The Illegals: 38 and Counting
Here's how to turn an eyesore into a cash cow: Kirk Nielsen's article "Packed, Stacked, and Hijacked" (November 23) seems to have counted only the number of illegal billboard poles. Some of those poles hold two or more billboards.

On a recent trip up I-95 while scanning the I-195 and SR 836 expressways, I counted a total of exactly 38 illegal billboards (plus the ten legal ones) up to the Miami city limits, wherein the visual pollution ceased. This does not include the illegal Hampton Inn sign (SW Seventeenth Road and Third Avenue) or the beer ad draping the 79th Street Days Inn.

This amounts to the construction and erection of one illegal billboard every month in the city along the I-95 corridor during these last three years of city government. Also please note that when driving up this expressway, you are forced to spot a billboard every six seconds while traveling at 55 miles per hour.

Most important, the city penalty for illegal billboards is $150 per day for each illegal sign. That would amount to the City of Miami taking in a whopping $2,136,000 per year that would help to decrease the payments of the highest-property-taxed residents in Miami-Dade County. When the city commissioners were informed about these facts at the September public budget hearing, not one elected official expressed interest in enforcing our zoning laws.

Don Deresz
Miami

Choreographer: 10 Role Model: 0
Has Suzy Stone left you a voice-mail message lately? Several years ago, at the end of a Hip Hop Kidz dance class, I handed director Suzy Stone an envelope, which I am sure she thought was her monthly tuition check. In fact it contained a two-page letter of withdrawal on behalf of my daughter from the Hip Hop Kidz Performance Troupe. I made it clear no response was needed, but by the time I arrived home, there were two screaming messages on my answering machine. Recently I saw Ms. Stone at a distance, and she went out of her way to let me know that the "kidz" were doing great since we left.

Within weeks of that encounter I read Robert Andrew Powell's article about the Hip Hop Kidz ("Her Brilliant Career," November 9), which included many photos. I rolled my eyes in exasperation as I recognized that my daughter's picture appeared to have been cropped from the Macy's Thanksgiving Day Parade photo. (I have a copy of this photo in an album.) I am suspicious as to why a woman who claims to love children might purposely remove a picture of one of them.
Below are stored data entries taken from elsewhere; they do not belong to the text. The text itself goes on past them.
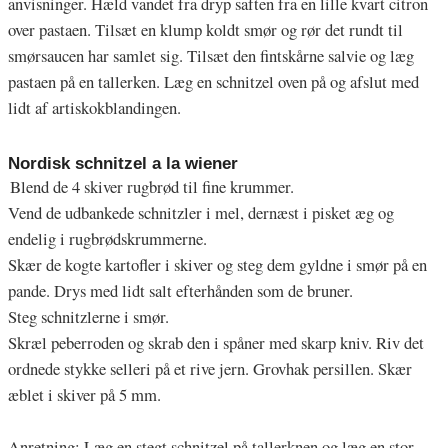
anvisninger. Hæld vandet fra dryp saften fra en lille kvart citron
over pastaen. Tilsæt en klump koldt smør og rør det rundt til
smørsaucen har samlet sig. Tilsæt den fintskårne salvie og læg
pastaen på en tallerken. Læg en schnitzel oven på og afslut med
lidt af artiskokblandingen.
Nordisk schnitzel a la wiener
Blend de 4 skiver rugbrød til fine krummer.
Vend de udbankede schnitzler i mel, dernæst i pisket æg og
endelig i rugbrødskrummerne.
Skær de kogte kartofler i skiver og steg dem gyldne i smør på en
pande. Drys med lidt salt efterhånden som de bruner.
Steg schnitzlerne i smør.
Skræl peberroden og skrab den i spåner med skarp kniv. Riv det
ordnede stykke selleri på et rive jern. Grovhak persillen. Skær
æblet i skiver på 5 mm.
Anretning:
Læg en stegt schnitzel på tallerknen og læg en stor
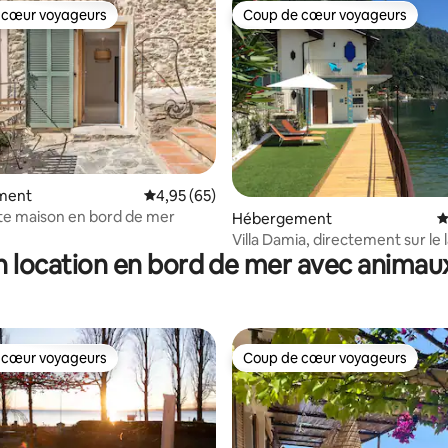
 cœur voyageurs
Coup de cœur voyageurs
 cœur voyageurs
Coup de cœur voyageurs
 la base de 65 commentaires : 4,97 sur 5
ment
Évaluation moyenne sur la base de 65 commen
4,95 (65)
e maison en bord de mer
Hébergement
É
Villa Damia, directement sur le 
n location en bord de mer avec animau
 cœur voyageurs
Coup de cœur voyageurs
 cœur voyageurs
Coup de cœur voyageurs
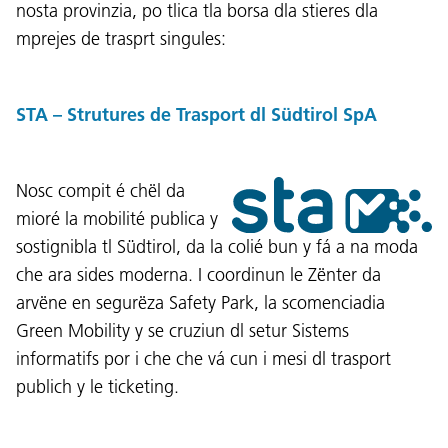
nosta provinzia, po tlica tla borsa dla stieres dla
mprejes de trasprt singules:
STA – Strutures de Trasport dl Südtirol SpA
Nosc compit é chël da
mioré la mobilité publica y
sostignibla tl Südtirol, da la colié bun y fá a na moda
che ara sides moderna. I coordinun le Zënter da
arvëne en segurëza Safety Park, la scomenciadia
Green Mobility y se cruziun dl setur Sistems
informatifs por i che che vá cun i mesi dl trasport
publich y le ticketing.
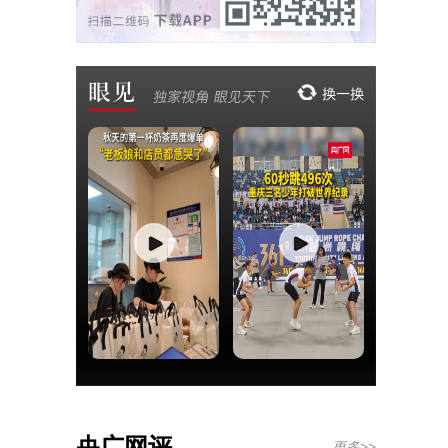
央广网评
更多>>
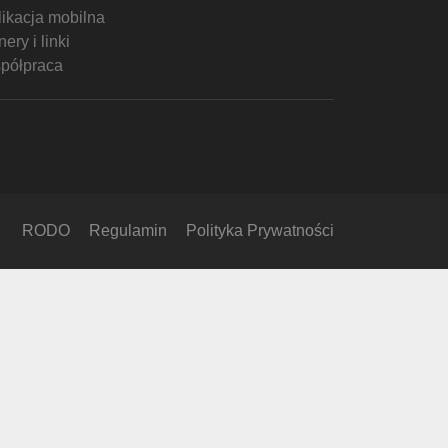
likacja mobilna
ery i linki
półpraca
RODO
Regulamin
Polityka Prywatności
No one will deny that Ms. Stone is a great choreographer, but a role model she is not. I still believe it is not the children she loves so much but rather the income they provide. As another ex-Hip Hop mom said to me: "It's a shame we didn't know about the article. What stories we could tell!"

Mary Steele
Miami

Editor's note: New Times cropped the Macy's parade photograph, not Suzy Stone. Design constraints prevented all the children from being included. Our apologies to any kids who were left out.